How to complete this task>
The data below is to be written out exactly, with no pictures.

Provided material>
—————
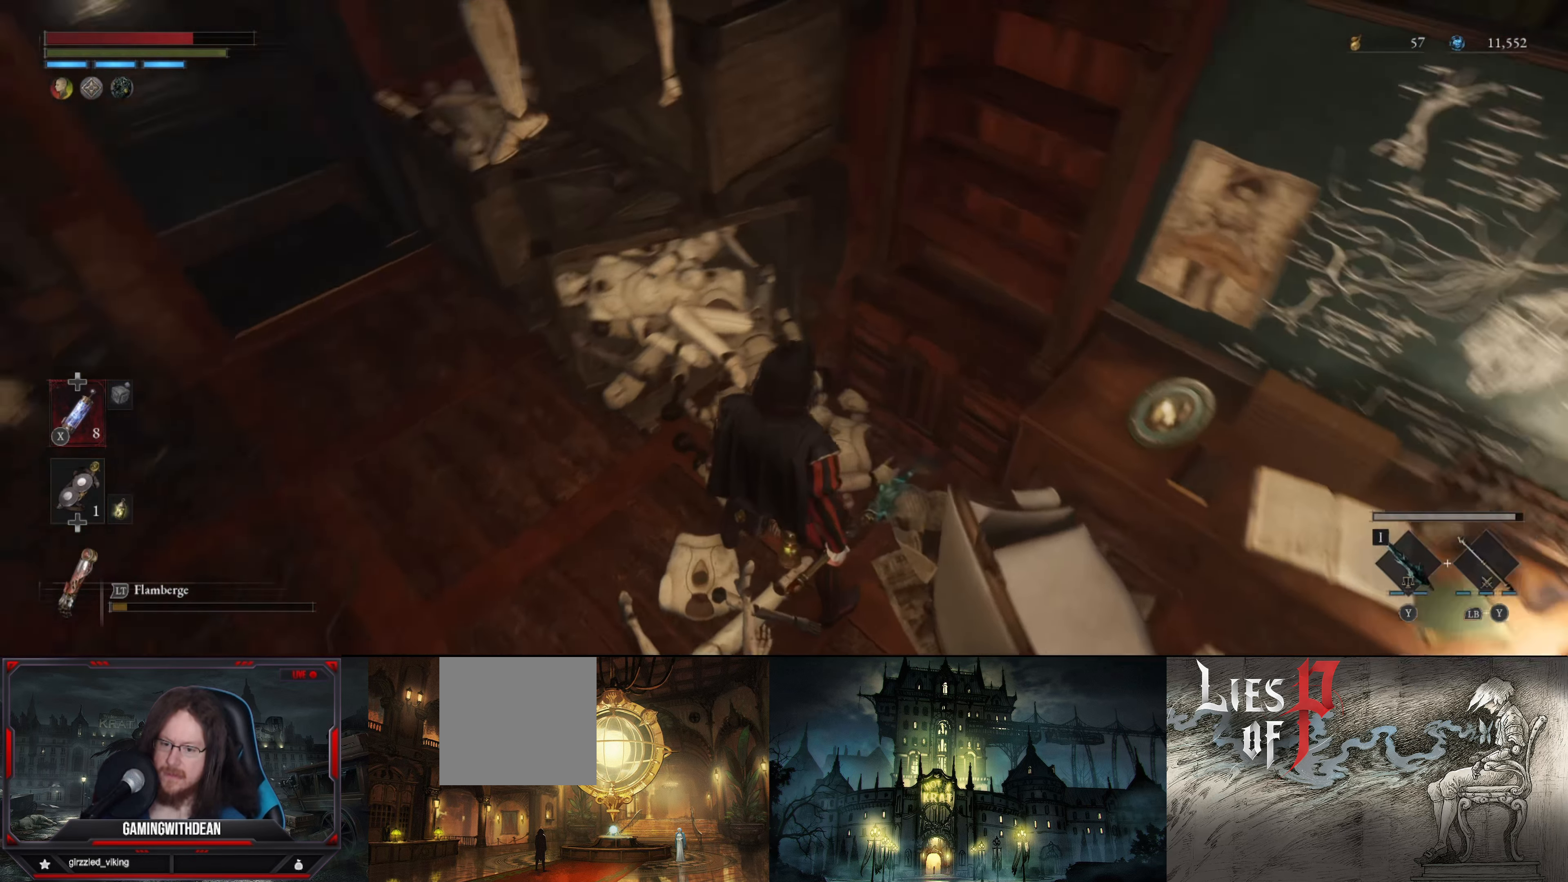
{"buttons": [], "left_stick": "up-left", "right_stick": "up", "events": [[66, "right_stick", "center"], [333, "right_stick", "up"], [350, "left_stick", "left"], [400, "left_stick", "up-left"]]}
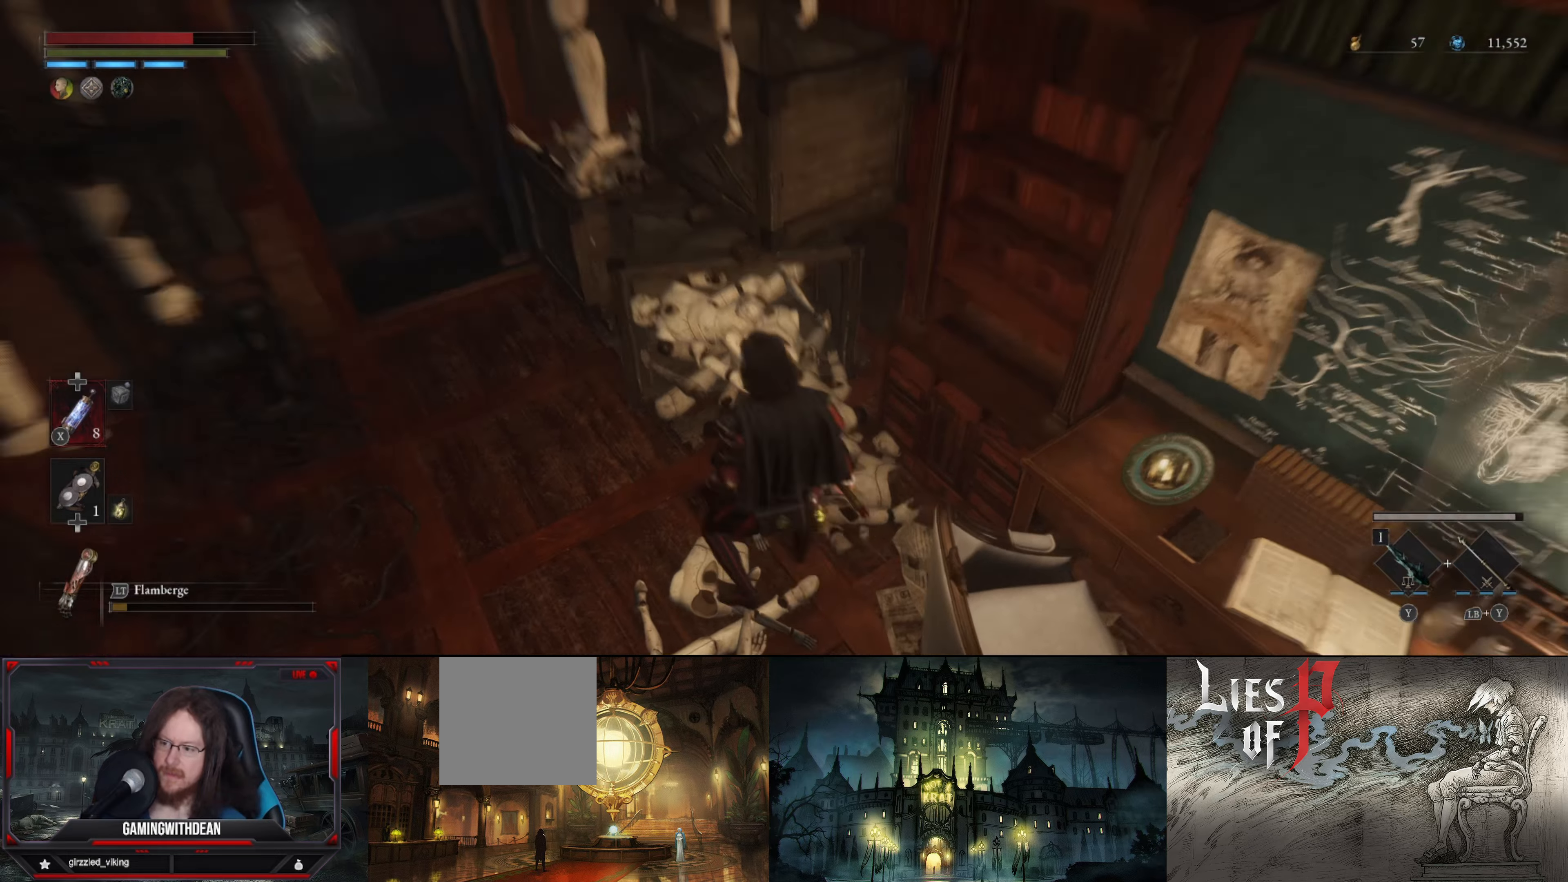
{"buttons": [], "left_stick": "center", "right_stick": "up-left", "events": [[50, "left_stick", "center"], [117, "right_stick", "center"], [183, "right_stick", "left"], [250, "left_stick", "up-left"], [400, "right_stick", "up-left"], [417, "left_stick", "center"]]}
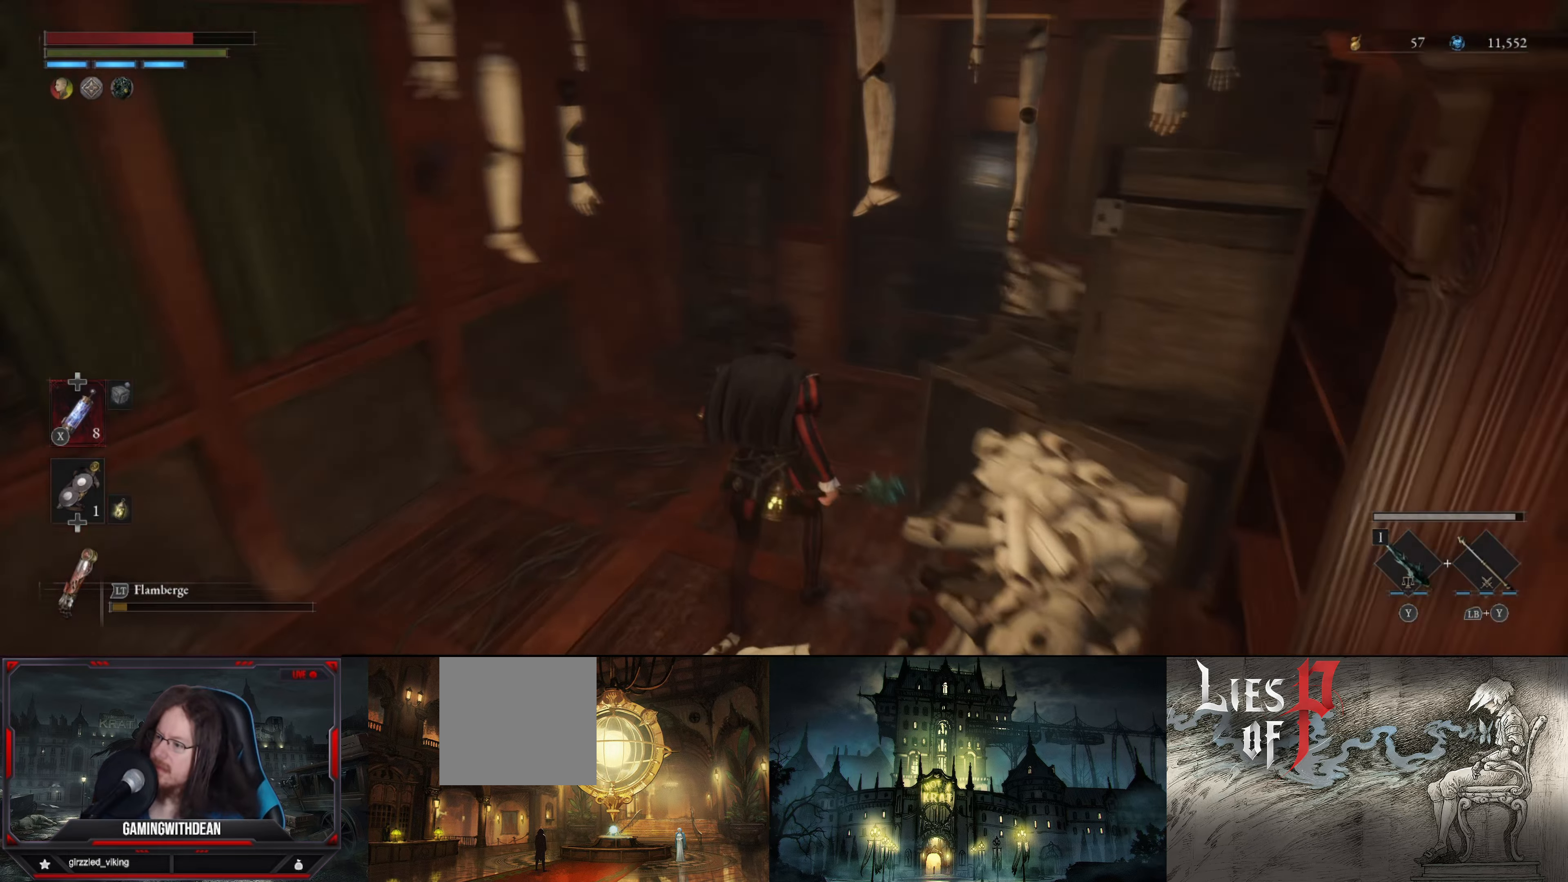
{"buttons": [], "left_stick": "center", "right_stick": "up-left", "events": []}
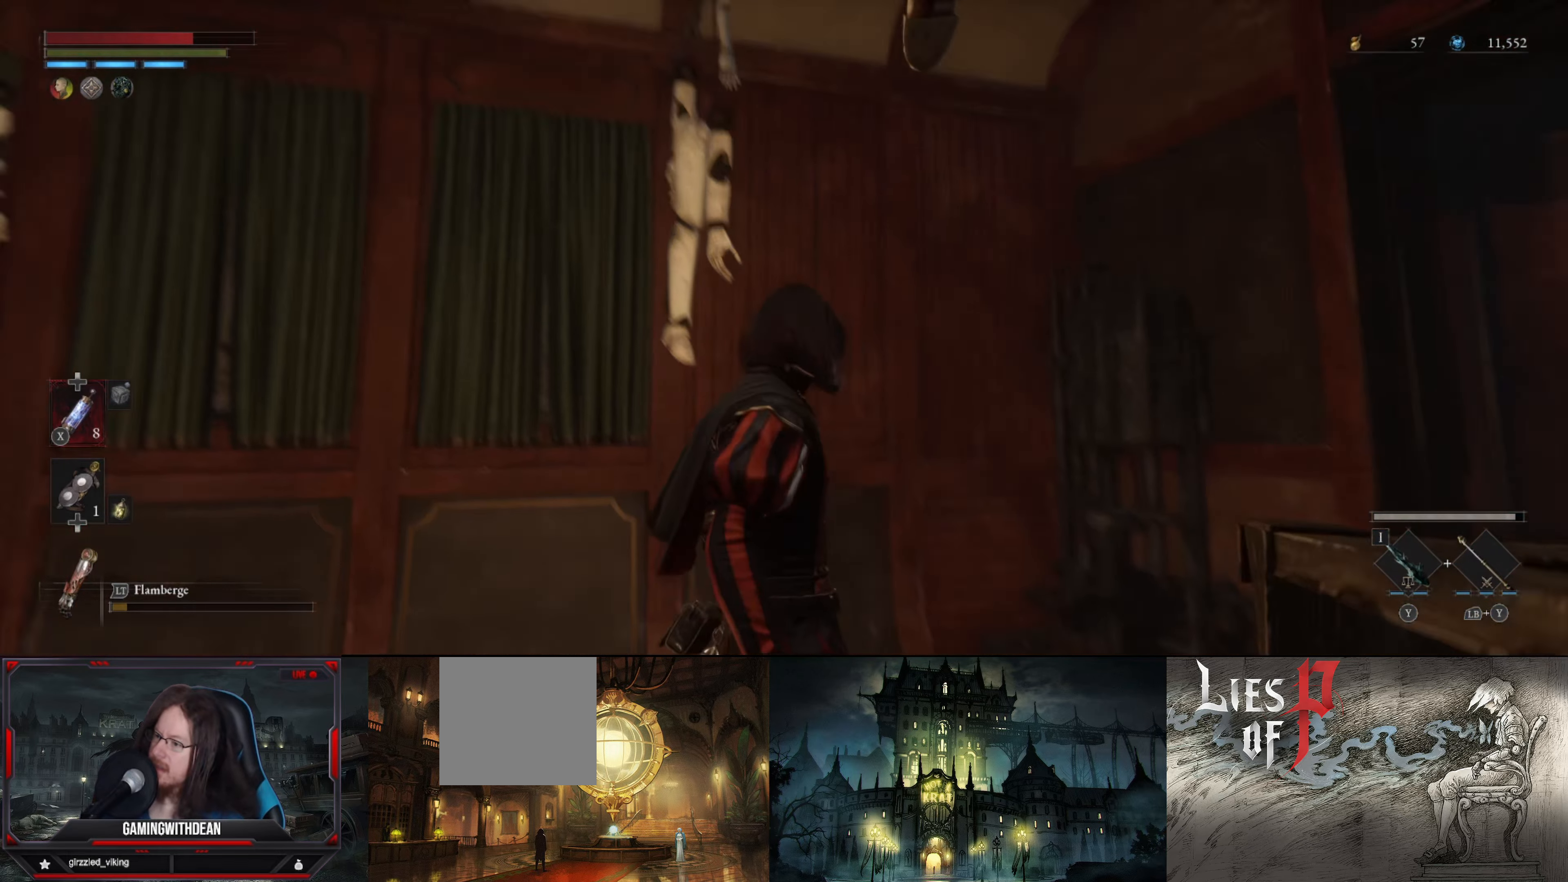
{"buttons": [], "left_stick": "up", "right_stick": "center", "events": [[33, "right_stick", "right"], [50, "left_stick", "up-right"], [100, "right_stick", "down-right"], [233, "left_stick", "up"], [483, "right_stick", "center"]]}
—————
Solution to this task>
{"buttons": [], "left_stick": "up-left", "right_stick": "up", "events": [[66, "right_stick", "center"], [333, "right_stick", "up"], [350, "left_stick", "left"], [400, "left_stick", "up-left"]]}
{"buttons": [], "left_stick": "center", "right_stick": "up-left", "events": [[50, "left_stick", "center"], [117, "right_stick", "center"], [183, "right_stick", "left"], [250, "left_stick", "up-left"], [400, "right_stick", "up-left"], [417, "left_stick", "center"]]}
{"buttons": [], "left_stick": "center", "right_stick": "up-left", "events": []}
{"buttons": [], "left_stick": "up", "right_stick": "center", "events": [[33, "right_stick", "right"], [50, "left_stick", "up-right"], [100, "right_stick", "down-right"], [233, "left_stick", "up"], [483, "right_stick", "center"]]}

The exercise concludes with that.